Recorded data

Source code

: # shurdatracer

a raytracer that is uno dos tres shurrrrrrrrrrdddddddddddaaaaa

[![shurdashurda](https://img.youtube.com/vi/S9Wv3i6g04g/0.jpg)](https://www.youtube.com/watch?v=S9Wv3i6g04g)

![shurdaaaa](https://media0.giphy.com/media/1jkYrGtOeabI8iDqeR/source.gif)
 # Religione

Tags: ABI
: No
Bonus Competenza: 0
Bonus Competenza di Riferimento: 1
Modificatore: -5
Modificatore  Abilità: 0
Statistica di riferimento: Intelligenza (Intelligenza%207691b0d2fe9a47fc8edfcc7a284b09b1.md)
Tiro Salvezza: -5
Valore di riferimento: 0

Problem to solve =>
Express every line of the items above as a JSON list of strings, with one string per line and blank lines omitted.

Solved problem =>
[
  "Source code",
  ": # shurdatracer",
  "a raytracer that is uno dos tres shurrrrrrrrrrdddddddddddaaaaa",
  "[![shurdashurda](https://img.youtube.com/vi/S9Wv3i6g04g/0.jpg)](https://www.youtube.com/watch?v=S9Wv3i6g04g)",
  "![shurdaaaa](https://media0.giphy.com/media/1jkYrGtOeabI8iDqeR/source.gif)",
  " # Religione",
  "Tags: ABI",
  ": No",
  "Bonus Competenza: 0",
  "Bonus Competenza di Riferimento: 1",
  "Modificatore: -5",
  "Modificatore  Abilità: 0",
  "Statistica di riferimento: Intelligenza (Intelligenza%207691b0d2fe9a47fc8edfcc7a284b09b1.md)",
  "Tiro Salvezza: -5",
  "Valore di riferimento: 0"
]